Texte fourni>
################
Premier volet de notre enquête sur ces laboratoires du futur social.
Lexicalement, l’éducation fait penser à un mélange : voué à l’émancipation, à la libération. Le mot semble ainsi né d’un préfixe
privatif é- (comme dans é-vider, é-conduire), puis du radical verbal -ducare, de dux (guide), en latin. Quelquechose comme « faire sortir des
sentiers battus ». Mais un mix aux résonnances glaçantes, aussi, parfois.
Coups de règles sur les doigts, zéro de conduite, blouses et redressement... De quoi parle-t-on, en « éduquant » ? Ordre ou justice, où se trouve la priorité ? Allez savoir. Là où s’entendent néanmoins Luc
Ferry et les anars, c’est sur la nécessité d’accompagner le jeune. Vers
quoi ? Ça dépendra de la culture maison. Discipline et obéissance, ou
développement et autonomie.

De Charlemagne à Ferry, l’Etat et son éducation

En rendant obligatoire l’école, voici 127 ans, le législateur, plus que
préparer à l’armée et au travail, a laissé à l’enfance le bénéfice de
surtout ne pas taffer 15h. par jour dans une mine ou une auberge.
En la rendant laïque, il a enlevé à l’Eglise le monopole des mythes
fondateurs : on descend du singe grâce à Lamarck et Darwin, tandis qu’Adam
et Eve reprennent leur place dans un roman célèbre, La Bible. Mais ces
mythes sont bien vite remplacés.

Histoire de France, Vercingétorix, De Gaulle ou Rousseau. Plus de
religion, mais de l’Instruction Civique. Et quand l’Etat opère le passage
de l’ex-Instruction Publique à l’Education Nationale, en utilisant
l’Ecole, il semble n’avoir pas laissé tout le monde satisfait. Les réacs,
mais aussi des progressistes. Ainsi, si l’éducation ne passe pas seulement
par l’Ecole, pour « tirer vers le haut », faire « progresser » un jeune,
voire la société entière, il conviendrait alors de ne plus compter sur la
seule bienveillance des amis autoproclamés de la jeunesse. Télévision,
religions, marchandisations : les chausses-trappes et les pièges,
définitivement, restent nombreux.
################
Données affichées>
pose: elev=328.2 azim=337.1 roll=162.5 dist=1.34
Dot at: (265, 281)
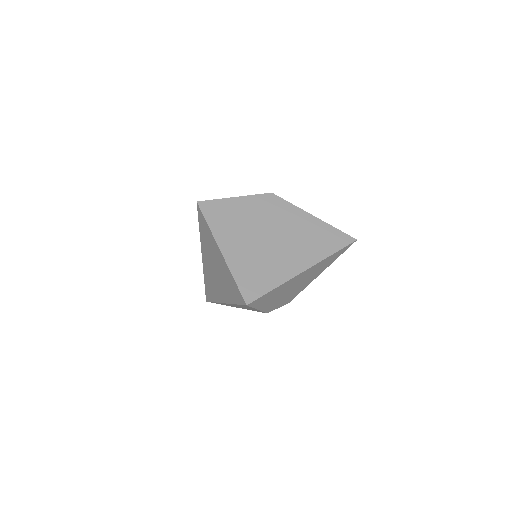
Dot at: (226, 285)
################
Tâche demandée> Traduisez en anglais cette phrase du texte sur l’éducation : « Là où s’entendent néanmoins Luc Ferry et les anars, c’est sur la nécessité d’accompagner le jeune. »

Bonne réponse> Where Luc Ferry and the anarchists do agree, however, is on the need to guide the young person.